Father Serra (1713-1784)

Father Serra (1713-1784) August 28, 2009

Miguel Jose Serra was born on the island of Mallorca. At sixteen he joined the Franciscans. After his ordination, he taught theology. At age 37, he volunteered to serve in the Franciscan missions in the New World. Father Serra worked in the Sierra Gorda area of north central Mexico for the next 17 years. When the Franciscans took over the California missions from the Jesuits in 1767, Father Serra was put in charge. In 1769, at the age of 56, he made his first expedition to California. Serra spent the rest of his life as head of the missions in California, founding nine missions in all including his headquarters at the mission San Carlos de Borromeo in Carmel. Among other accomplishments, he introduced agriculture and irrigation systems and converted the Indians to Christianity. Unfortunately, not all the results of Spanish settlement were good.
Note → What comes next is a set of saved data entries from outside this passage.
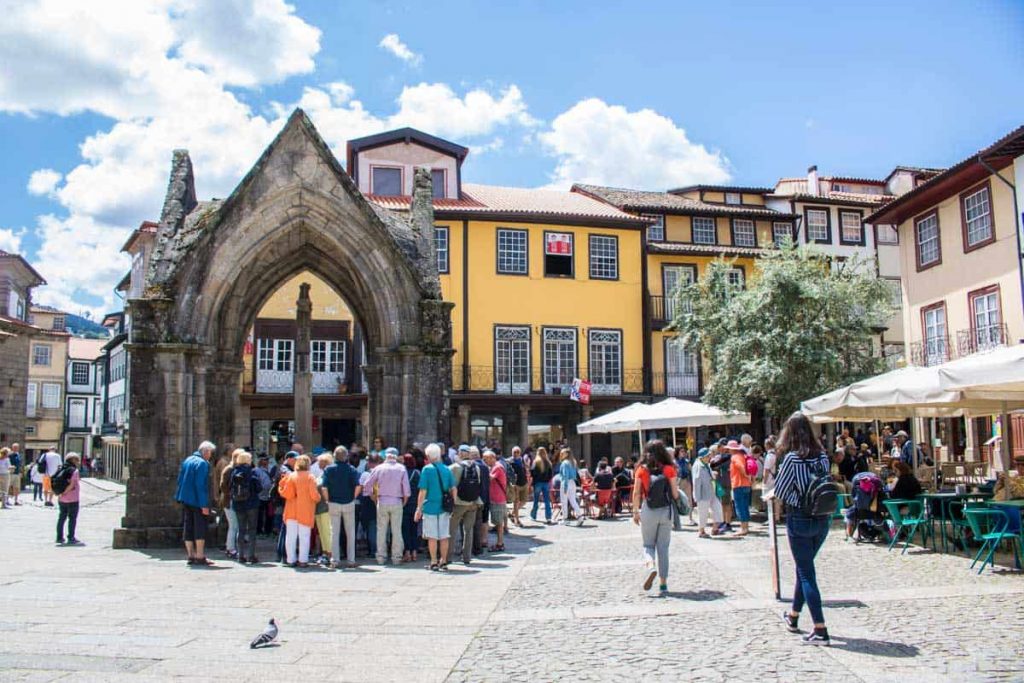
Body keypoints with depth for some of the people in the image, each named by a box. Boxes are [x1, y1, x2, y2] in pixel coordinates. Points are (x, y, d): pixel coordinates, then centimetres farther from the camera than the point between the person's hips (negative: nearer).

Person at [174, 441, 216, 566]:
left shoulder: (186, 460, 12)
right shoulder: (202, 463, -15)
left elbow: (180, 480, 17)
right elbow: (201, 485, -19)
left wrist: (181, 497, 22)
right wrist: (204, 505, -18)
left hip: (185, 500, 8)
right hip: (197, 501, -8)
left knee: (188, 529, 10)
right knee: (200, 529, -2)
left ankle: (191, 556, 15)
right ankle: (200, 557, -3)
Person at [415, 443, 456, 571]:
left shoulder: (427, 469, -7)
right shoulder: (447, 469, 5)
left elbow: (423, 491, -9)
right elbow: (453, 489, 7)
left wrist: (419, 509, -4)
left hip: (430, 507, -4)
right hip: (444, 508, 4)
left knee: (432, 537, 4)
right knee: (444, 536, 10)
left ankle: (434, 562, 6)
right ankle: (443, 562, 15)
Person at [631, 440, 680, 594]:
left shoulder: (642, 470, -3)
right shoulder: (669, 469, -3)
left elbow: (636, 493, -4)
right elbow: (675, 493, -4)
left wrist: (635, 512, 4)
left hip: (648, 511, -1)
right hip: (666, 510, 1)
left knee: (648, 545, 15)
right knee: (663, 547, 10)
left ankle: (650, 566, -15)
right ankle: (663, 584, 11)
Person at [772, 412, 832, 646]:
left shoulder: (792, 458, -16)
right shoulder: (822, 456, 0)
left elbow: (780, 491, -10)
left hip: (799, 519, -6)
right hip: (823, 519, 6)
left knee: (806, 573, 1)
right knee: (804, 568, 21)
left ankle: (820, 631, -2)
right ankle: (793, 616, 36)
The Spanish carried diseases that the Natives had no immunity to, and because of the resulting deaths the Indian population declined from about 300,000 in 1769 to about 200,000 in 1821. Father Serra was a small man who worked hard despite physical ailments which included asthma and a chronic sore on his leg. His superhuman efforts led him to near starvation, bouts of scurvy and hundreds of miles of walking and riding through rough and dangerous terrain. As if this weren’t enough, he was known for his various mortifications of the flesh, including wearing heavy shirts with sharp wires pointed inward, whipping himself until he led and using a candle to scar his chest. In spite of all this, he traveled over 24,000 miles in his lifetime. Father Serra died in 1784 at the age of 70 at Mission San Carlos de Borromeo where he was buried under the sanctuary floor. In 1987, Pope John Paul II beatified Father Serra, the second of three steps necessary to achieve sainthood.